Collected data:

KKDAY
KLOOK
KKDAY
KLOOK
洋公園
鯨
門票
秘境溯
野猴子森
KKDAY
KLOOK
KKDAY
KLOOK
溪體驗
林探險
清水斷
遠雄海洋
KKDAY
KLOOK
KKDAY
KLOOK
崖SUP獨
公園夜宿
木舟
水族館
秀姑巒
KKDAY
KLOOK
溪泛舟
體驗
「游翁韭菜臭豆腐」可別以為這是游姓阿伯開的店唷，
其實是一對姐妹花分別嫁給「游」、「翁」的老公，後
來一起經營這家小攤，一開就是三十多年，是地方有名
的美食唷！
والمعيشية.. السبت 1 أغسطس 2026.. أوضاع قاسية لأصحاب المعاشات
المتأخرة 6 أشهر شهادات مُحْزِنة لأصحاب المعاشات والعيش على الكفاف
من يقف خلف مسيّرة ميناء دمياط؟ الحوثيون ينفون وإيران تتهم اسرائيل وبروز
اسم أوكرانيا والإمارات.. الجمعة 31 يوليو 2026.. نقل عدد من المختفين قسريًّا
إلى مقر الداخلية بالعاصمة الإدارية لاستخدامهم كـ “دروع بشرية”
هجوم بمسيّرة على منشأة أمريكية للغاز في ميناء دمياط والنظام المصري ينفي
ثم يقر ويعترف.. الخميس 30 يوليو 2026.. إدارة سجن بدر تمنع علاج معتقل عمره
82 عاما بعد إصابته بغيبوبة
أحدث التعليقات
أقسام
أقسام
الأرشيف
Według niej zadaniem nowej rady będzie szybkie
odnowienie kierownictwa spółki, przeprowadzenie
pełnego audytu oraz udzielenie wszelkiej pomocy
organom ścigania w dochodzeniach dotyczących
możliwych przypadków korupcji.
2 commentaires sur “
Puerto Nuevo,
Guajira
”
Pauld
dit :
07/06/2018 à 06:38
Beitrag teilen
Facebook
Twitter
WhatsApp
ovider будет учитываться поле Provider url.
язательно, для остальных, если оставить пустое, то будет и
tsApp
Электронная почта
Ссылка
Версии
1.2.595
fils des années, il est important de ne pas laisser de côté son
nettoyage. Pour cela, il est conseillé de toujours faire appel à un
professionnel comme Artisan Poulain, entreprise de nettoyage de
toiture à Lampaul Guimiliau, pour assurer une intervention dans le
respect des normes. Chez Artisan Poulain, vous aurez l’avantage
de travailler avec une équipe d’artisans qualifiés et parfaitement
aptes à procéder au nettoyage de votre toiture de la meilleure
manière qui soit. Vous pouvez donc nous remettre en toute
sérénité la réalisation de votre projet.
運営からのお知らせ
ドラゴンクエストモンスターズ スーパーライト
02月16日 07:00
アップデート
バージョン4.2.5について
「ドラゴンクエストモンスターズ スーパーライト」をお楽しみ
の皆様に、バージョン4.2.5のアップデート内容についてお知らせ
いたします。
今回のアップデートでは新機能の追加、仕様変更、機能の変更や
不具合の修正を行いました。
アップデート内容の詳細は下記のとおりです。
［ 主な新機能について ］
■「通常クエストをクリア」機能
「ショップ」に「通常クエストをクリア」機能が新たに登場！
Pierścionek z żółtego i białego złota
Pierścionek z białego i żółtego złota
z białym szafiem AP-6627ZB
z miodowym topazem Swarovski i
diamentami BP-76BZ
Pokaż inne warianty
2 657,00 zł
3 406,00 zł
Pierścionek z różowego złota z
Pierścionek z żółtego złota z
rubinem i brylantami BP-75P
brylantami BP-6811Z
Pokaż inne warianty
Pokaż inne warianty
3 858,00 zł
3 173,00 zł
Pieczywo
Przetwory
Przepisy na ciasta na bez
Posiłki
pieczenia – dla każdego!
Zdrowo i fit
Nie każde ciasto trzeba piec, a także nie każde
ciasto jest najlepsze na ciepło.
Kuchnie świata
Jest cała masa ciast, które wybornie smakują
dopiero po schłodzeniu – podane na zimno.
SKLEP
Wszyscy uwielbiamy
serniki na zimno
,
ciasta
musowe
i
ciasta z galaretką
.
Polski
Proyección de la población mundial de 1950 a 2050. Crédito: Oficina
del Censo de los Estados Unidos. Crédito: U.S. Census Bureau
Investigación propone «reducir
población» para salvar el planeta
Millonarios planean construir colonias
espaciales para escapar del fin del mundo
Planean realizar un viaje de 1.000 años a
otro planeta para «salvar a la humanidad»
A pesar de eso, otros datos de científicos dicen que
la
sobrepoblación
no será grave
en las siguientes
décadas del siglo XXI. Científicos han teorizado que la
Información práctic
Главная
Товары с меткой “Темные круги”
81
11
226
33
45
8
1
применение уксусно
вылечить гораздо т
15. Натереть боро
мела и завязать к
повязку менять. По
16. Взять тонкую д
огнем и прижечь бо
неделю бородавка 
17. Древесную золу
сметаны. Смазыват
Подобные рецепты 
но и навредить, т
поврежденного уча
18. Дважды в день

• [About this exercise] Type out the whole of the data again, exactly as shown.

• [Answer to the exercise]
KKDAY
KLOOK
KKDAY
KLOOK
洋公園
鯨
門票
秘境溯
野猴子森
KKDAY
KLOOK
KKDAY
KLOOK
溪體驗
林探險
清水斷
遠雄海洋
KKDAY
KLOOK
KKDAY
KLOOK
崖SUP獨
公園夜宿
木舟
水族館
秀姑巒
KKDAY
KLOOK
溪泛舟
體驗
「游翁韭菜臭豆腐」可別以為這是游姓阿伯開的店唷，
其實是一對姐妹花分別嫁給「游」、「翁」的老公，後
來一起經營這家小攤，一開就是三十多年，是地方有名
的美食唷！
والمعيشية.. السبت 1 أغسطس 2026.. أوضاع قاسية لأصحاب المعاشات
المتأخرة 6 أشهر شهادات مُحْزِنة لأصحاب المعاشات والعيش على الكفاف
من يقف خلف مسيّرة ميناء دمياط؟ الحوثيون ينفون وإيران تتهم اسرائيل وبروز
اسم أوكرانيا والإمارات.. الجمعة 31 يوليو 2026.. نقل عدد من المختفين قسريًّا
إلى مقر الداخلية بالعاصمة الإدارية لاستخدامهم كـ “دروع بشرية”
هجوم بمسيّرة على منشأة أمريكية للغاز في ميناء دمياط والنظام المصري ينفي
ثم يقر ويعترف.. الخميس 30 يوليو 2026.. إدارة سجن بدر تمنع علاج معتقل عمره
82 عاما بعد إصابته بغيبوبة
أحدث التعليقات
أقسام
أقسام
الأرشيف
Według niej zadaniem nowej rady będzie szybkie
odnowienie kierownictwa spółki, przeprowadzenie
pełnego audytu oraz udzielenie wszelkiej pomocy
organom ścigania w dochodzeniach dotyczących
możliwych przypadków korupcji.
2 commentaires sur “
Puerto Nuevo,
Guajira
”
Pauld
dit :
07/06/2018 à 06:38
Beitrag teilen
Facebook
Twitter
WhatsApp
ovider будет учитываться поле Provider url.
язательно, для остальных, если оставить пустое, то будет и
tsApp
Электронная почта
Ссылка
Версии
1.2.595
fils des années, il est important de ne pas laisser de côté son
nettoyage. Pour cela, il est conseillé de toujours faire appel à un
professionnel comme Artisan Poulain, entreprise de nettoyage de
toiture à Lampaul Guimiliau, pour assurer une intervention dans le
respect des normes. Chez Artisan Poulain, vous aurez l’avantage
de travailler avec une équipe d’artisans qualifiés et parfaitement
aptes à procéder au nettoyage de votre toiture de la meilleure
manière qui soit. Vous pouvez donc nous remettre en toute
sérénité la réalisation de votre projet.
運営からのお知らせ
ドラゴンクエストモンスターズ スーパーライト
02月16日 07:00
アップデート
バージョン4.2.5について
「ドラゴンクエストモンスターズ スーパーライト」をお楽しみ
の皆様に、バージョン4.2.5のアップデート内容についてお知らせ
いたします。
今回のアップデートでは新機能の追加、仕様変更、機能の変更や
不具合の修正を行いました。
アップデート内容の詳細は下記のとおりです。
［ 主な新機能について ］
■「通常クエストをクリア」機能
「ショップ」に「通常クエストをクリア」機能が新たに登場！
Pierścionek z żółtego i białego złota
Pierścionek z białego i żółtego złota
z białym szafiem AP-6627ZB
z miodowym topazem Swarovski i
diamentami BP-76BZ
Pokaż inne warianty
2 657,00 zł
3 406,00 zł
Pierścionek z różowego złota z
Pierścionek z żółtego złota z
rubinem i brylantami BP-75P
brylantami BP-6811Z
Pokaż inne warianty
Pokaż inne warianty
3 858,00 zł
3 173,00 zł
Pieczywo
Przetwory
Przepisy na ciasta na bez
Posiłki
pieczenia – dla każdego!
Zdrowo i fit
Nie każde ciasto trzeba piec, a także nie każde
ciasto jest najlepsze na ciepło.
Kuchnie świata
Jest cała masa ciast, które wybornie smakują
dopiero po schłodzeniu – podane na zimno.
SKLEP
Wszyscy uwielbiamy
serniki na zimno
,
ciasta
musowe
i
ciasta z galaretką
.
Polski
Proyección de la población mundial de 1950 a 2050. Crédito: Oficina
del Censo de los Estados Unidos. Crédito: U.S. Census Bureau
Investigación propone «reducir
población» para salvar el planeta
Millonarios planean construir colonias
espaciales para escapar del fin del mundo
Planean realizar un viaje de 1.000 años a
otro planeta para «salvar a la humanidad»
A pesar de eso, otros datos de científicos dicen que
la
sobrepoblación
no será grave
en las siguientes
décadas del siglo XXI. Científicos han teorizado que la
Información práctic
Главная
Товары с меткой “Темные круги”
81
11
226
33
45
8
1
применение уксусно
вылечить гораздо т
15. Натереть боро
мела и завязать к
повязку менять. По
16. Взять тонкую д
огнем и прижечь бо
неделю бородавка 
17. Древесную золу
сметаны. Смазыват
Подобные рецепты 
но и навредить, т
поврежденного уча
18. Дважды в день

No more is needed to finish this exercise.